10. DATA PROTECTION AND SECURITY.

  1. Data Protection. The Products may be used to process Personal Data regulated by the Data Protection Laws. The parties shall comply with the privacy and security terms of the Keep Aware Data Processing Agreement at https://keepaware.com/compliance/data-processing-agreement which is incorporated into this Agreement by reference.

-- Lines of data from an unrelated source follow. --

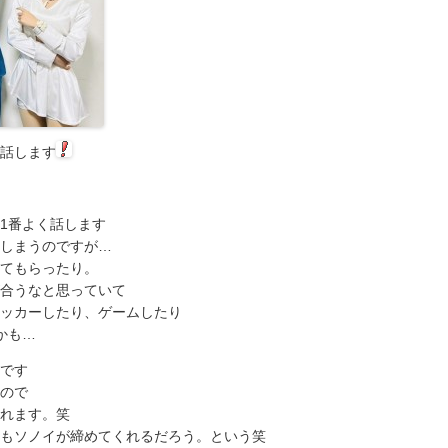
話します
1番よく話します
しまうのですが…
てもらったり。
合うなと思っていて
ッカーしたり、ゲームしたり
かも…
です
ので
れます。笑
もソノイが締めてくれるだろう。という笑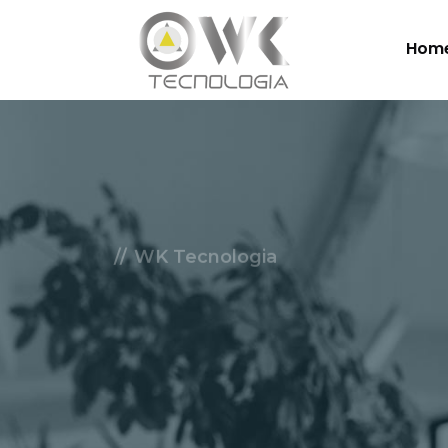
Hom
WK Tecnologia
Soluçõe
Nuvem.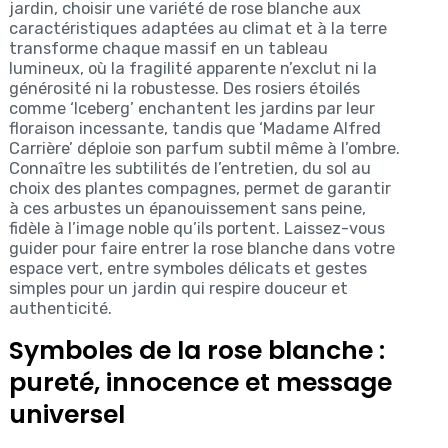
jardin, choisir une variété de rose blanche aux
caractéristiques adaptées au climat et à la terre
transforme chaque massif en un tableau
lumineux, où la fragilité apparente n’exclut ni la
générosité ni la robustesse. Des rosiers étoilés
comme ‘Iceberg’ enchantent les jardins par leur
floraison incessante, tandis que ‘Madame Alfred
Carrière’ déploie son parfum subtil même à l’ombre.
Connaître les subtilités de l’entretien, du sol au
choix des plantes compagnes, permet de garantir
à ces arbustes un épanouissement sans peine,
fidèle à l’image noble qu’ils portent. Laissez-vous
guider pour faire entrer la rose blanche dans votre
espace vert, entre symboles délicats et gestes
simples pour un jardin qui respire douceur et
authenticité.
Symboles de la rose blanche :
pureté, innocence et message
universel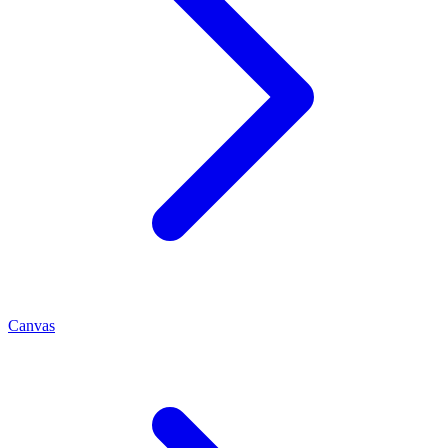
Canvas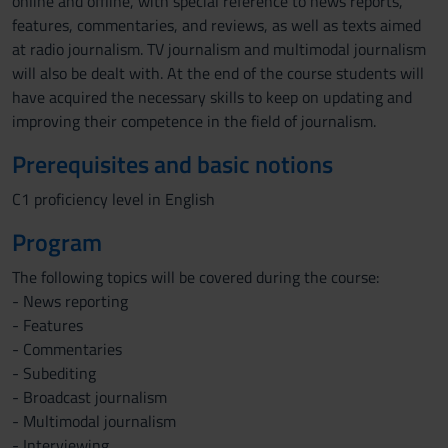
online and offline, with special reference to news reports,
features, commentaries, and reviews, as well as texts aimed
at radio journalism. TV journalism and multimodal journalism
will also be dealt with. At the end of the course students will
have acquired the necessary skills to keep on updating and
improving their competence in the field of journalism.
Prerequisites and basic notions
C1 proficiency level in English
Program
The following topics will be covered during the course:
- News reporting
- Features
- Commentaries
- Subediting
- Broadcast journalism
- Multimodal journalism
- Interviewing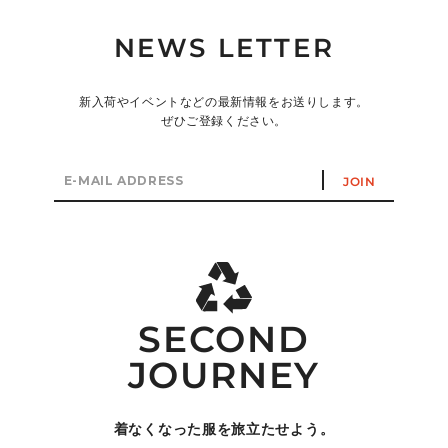
NEWS LETTER
新入荷やイベントなどの最新情報をお送りします。
ぜひご登録ください。
E-
JOIN
mail
address
SECOND
JOURNEY
着なくなった服を旅立たせよう。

  2. Security. Keep Aware maintains reasonable and appropriate Security Measures as described at https://keepaware.com/compliance/security. Keep Aware is certified under SOC 2 Type II standards and is audited annually by an independent third party. Keep Aware regularly tests and evaluates the effectiveness of the Security Measures and, upon written request, will provide Customer with its most recent SOC 2 Type II report. Keep Aware will not materially diminish the Security Measures during the Term and will ensure compliance with them by its employees, contractors, and authorized subprocessors to the extent applicable to their performance of the Products.

11. GENERAL PROVISIONS.

  1. Export Restrictions. Customer acknowledges that the Products may be subject to United States export control and economic sanctions laws and other foreign trade controls.

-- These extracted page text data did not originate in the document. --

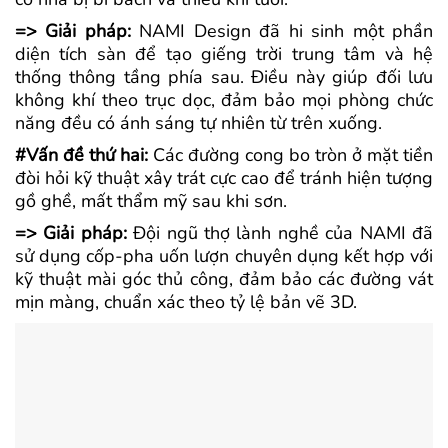
=> Giải pháp:
NAMI Design đã hi sinh một phần
diện tích sàn để tạo giếng trời trung tâm và hệ
thống thông tầng phía sau. Điều này giúp đối lưu
không khí theo trục dọc, đảm bảo mọi phòng chức
năng đều có ánh sáng tự nhiên từ trên xuống.
#Vấn đề thứ hai:
Các đường cong bo tròn ở mặt tiền
đòi hỏi kỹ thuật xây trát cực cao để tránh hiện tượng
gồ ghề, mất thẩm mỹ sau khi sơn.
=> Giải pháp:
Đội ngũ thợ lành nghề của NAMI đã
sử dụng cốp-pha uốn lượn chuyên dụng kết hợp với
kỹ thuật mài góc thủ công, đảm bảo các đường vát
mịn màng, chuẩn xác theo tỷ lệ bản vẽ 3D.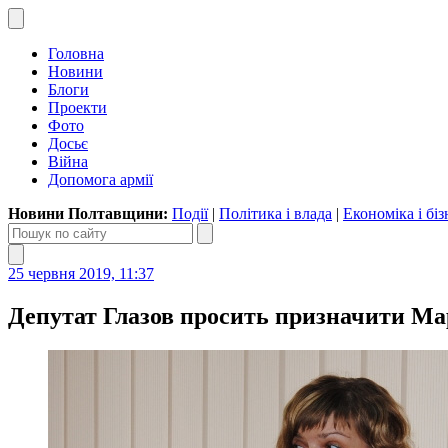
Головна
Новини
Блоги
Проекти
Фото
Досьє
Війна
Допомога армії
Новини Полтавщини:
Події
|
Політика і влада
|
Економіка і біз
25 червня 2019, 11:37
Депутат Глазов просить призначити Ма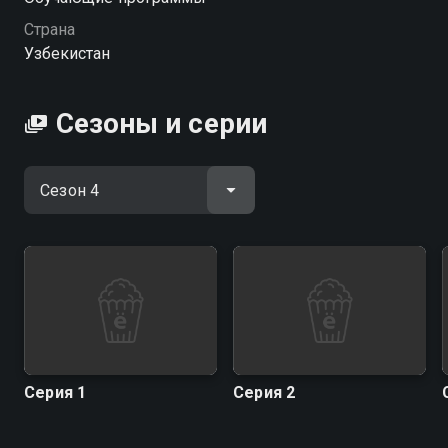
интересного об архитектуре, одежде, кухне разных
Страна
регионов Страны.
Узбекистан
Посмотреть онлайн 4 сезон сериала Shum Bolaning
Sarguzashtlari вы можете совершенно бесплатно в
Сезоны и серии
хорошем HD качестве на hophop.tv
Серия 1
Серия 2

  1. Notices. All notices will be in writing and delivered to the receiving party’s current business contact. Notices will only become effective on actual receipt.
  1. Relationships of the Parties. The parties are independent contractors.  This Agreement does not create a partnership, joint venture, or agency between the parties.
  1. Severability. Any provision of this Agreement found unenforceable or illegal by a court (Section 11.6, “Governing Law”) will not affect the validity and enforceability of the remaining provisions of this Agreement.
  1. Assignment. This Agreement may not be assigned by either party without the written consent of the other party. Without the consent of the other party, either party may assign this Agreement in its entirety to an Affiliate or in connection to an acquisition or the sale of all or substantially all of its shares or assets to another entity that is not in direct competition with the non-assigning party.
  1. Governing Law. This Agreement and any disputes related to this Agreement shall be governed by and construed in accordance with the laws of the State of Delaware without giving effect to its conflicts of laws rules, the United Nations Convention on the International Sale of Goods, or the Uniform Computer Information Transactions Act.  
  1. Force Majeure. Neither party will be liable for any non-performance or delay in any other obligation under this Agreement, which is due to a Force Majeure Event. The affected party shall make reasonable efforts to mitigate the effects of the Force Majeure Event. The affected party shall be relieved from its obligations under this Agreement while the Force Majeure Event hinders the performance of said obligations.
  1. Entire Agreement. This Agreement constitutes the entire agreement between the parties and supersedes all prior agreements, discussions, proposals, or understandings of every kind and nature, written or oral, concerning its subject matter.  No modification, amendment, or waiver of any provision of this Agreement shall be effective unless in writing and signed by both parties.